Phenotypic and proteomic genetic associations

Population stratification covariates were added for linear and logistic regression models. Significant phenotypic genetic associations were selected with P-value < 0.05 and significant quantitative trait loci associations were selected with FDR controlled at 0.05.

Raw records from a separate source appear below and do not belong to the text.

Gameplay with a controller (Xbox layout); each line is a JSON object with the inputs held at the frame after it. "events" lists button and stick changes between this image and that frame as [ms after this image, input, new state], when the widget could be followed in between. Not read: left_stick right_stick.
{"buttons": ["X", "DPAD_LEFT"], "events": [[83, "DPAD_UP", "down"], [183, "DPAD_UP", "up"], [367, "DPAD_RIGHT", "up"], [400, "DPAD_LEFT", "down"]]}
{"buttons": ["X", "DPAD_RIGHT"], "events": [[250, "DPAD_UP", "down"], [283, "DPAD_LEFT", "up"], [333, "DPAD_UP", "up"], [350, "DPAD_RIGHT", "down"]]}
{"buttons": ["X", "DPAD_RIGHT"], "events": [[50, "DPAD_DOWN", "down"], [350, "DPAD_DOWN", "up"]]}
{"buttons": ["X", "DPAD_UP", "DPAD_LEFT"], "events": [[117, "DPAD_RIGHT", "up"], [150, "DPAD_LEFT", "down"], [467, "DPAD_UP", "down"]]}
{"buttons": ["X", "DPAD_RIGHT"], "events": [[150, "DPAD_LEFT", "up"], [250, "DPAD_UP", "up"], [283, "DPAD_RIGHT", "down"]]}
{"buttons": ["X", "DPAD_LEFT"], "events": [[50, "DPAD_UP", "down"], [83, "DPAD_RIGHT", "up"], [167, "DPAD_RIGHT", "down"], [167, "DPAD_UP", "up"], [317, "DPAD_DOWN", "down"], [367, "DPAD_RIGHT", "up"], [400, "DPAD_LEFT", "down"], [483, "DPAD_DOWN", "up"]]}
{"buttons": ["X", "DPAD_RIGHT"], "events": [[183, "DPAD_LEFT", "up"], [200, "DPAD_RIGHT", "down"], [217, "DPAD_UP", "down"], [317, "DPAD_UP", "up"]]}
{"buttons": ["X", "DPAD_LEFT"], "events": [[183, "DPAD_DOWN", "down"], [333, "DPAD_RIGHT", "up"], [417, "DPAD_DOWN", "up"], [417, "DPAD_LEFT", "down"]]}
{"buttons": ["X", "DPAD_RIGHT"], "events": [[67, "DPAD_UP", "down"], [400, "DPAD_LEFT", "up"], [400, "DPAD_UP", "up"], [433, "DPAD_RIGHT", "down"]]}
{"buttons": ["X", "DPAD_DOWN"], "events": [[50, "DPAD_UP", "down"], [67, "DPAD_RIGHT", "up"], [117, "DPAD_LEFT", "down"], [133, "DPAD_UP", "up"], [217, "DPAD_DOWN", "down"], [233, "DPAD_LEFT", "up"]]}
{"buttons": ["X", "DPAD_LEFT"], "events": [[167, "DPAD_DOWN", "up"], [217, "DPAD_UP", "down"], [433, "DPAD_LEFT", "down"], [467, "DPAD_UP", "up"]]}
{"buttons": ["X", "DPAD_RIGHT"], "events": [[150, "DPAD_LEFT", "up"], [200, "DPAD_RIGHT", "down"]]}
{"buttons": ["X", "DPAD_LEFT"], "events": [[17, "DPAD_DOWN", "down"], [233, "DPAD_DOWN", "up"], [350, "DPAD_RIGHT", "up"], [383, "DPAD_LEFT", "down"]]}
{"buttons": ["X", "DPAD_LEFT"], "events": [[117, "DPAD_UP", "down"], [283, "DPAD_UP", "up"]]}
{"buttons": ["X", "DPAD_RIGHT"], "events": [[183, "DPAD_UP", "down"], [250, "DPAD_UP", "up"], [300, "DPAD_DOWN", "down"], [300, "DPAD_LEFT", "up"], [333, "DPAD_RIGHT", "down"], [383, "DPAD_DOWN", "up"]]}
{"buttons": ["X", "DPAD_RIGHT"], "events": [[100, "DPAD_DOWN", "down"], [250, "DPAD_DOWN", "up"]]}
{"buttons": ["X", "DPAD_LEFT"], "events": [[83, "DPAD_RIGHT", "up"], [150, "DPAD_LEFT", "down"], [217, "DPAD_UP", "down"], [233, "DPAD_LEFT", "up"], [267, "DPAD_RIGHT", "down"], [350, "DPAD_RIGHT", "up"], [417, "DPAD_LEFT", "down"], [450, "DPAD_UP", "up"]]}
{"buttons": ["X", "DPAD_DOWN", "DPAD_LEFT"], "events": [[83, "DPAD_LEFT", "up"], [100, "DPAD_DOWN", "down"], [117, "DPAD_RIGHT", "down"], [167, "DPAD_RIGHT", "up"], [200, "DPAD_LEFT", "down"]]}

Machine learning modelling

With ntree (number of decision trees) tuning from 400 to 1000 and mtry (number of variables sampled for each decision tree) tuning from 3 to 12, we utilised 10-fold cross-validation to tune parameters: number of trees and mtry with optimised prediction accuracy. A feature selection approach was performed for each training process using the mutual information between each protein and COPD subtypes. The number of optimised features was rounded to the square root of training set sample number.

Role of funders

The study sponsors had no role in the study design; in the collection, analysis, and interpretation of the data; in the writing of the report; and in the decision to submit the paper for publication.

Results

Clinical characteristics

Participants were classified into control, EPD, and NEPD groups based on spirometry and quantitative CT emphysema. Clinical and demographic characteristics are presented in Table 1 (COPDGene) and Supplemental Table S1 (SPIROMICS). A longer smoking history and worse lung function values were observed in EPD compared to participants with NEPD. The CONSORT diagram for COPD subtype proteomics analysis is shown in Fig. 1.

Table 1.

Clinical characteristics of control, and participants with emphysema-predominant COPD, and non-emphysema predominant COPD in the COPDGene cohort.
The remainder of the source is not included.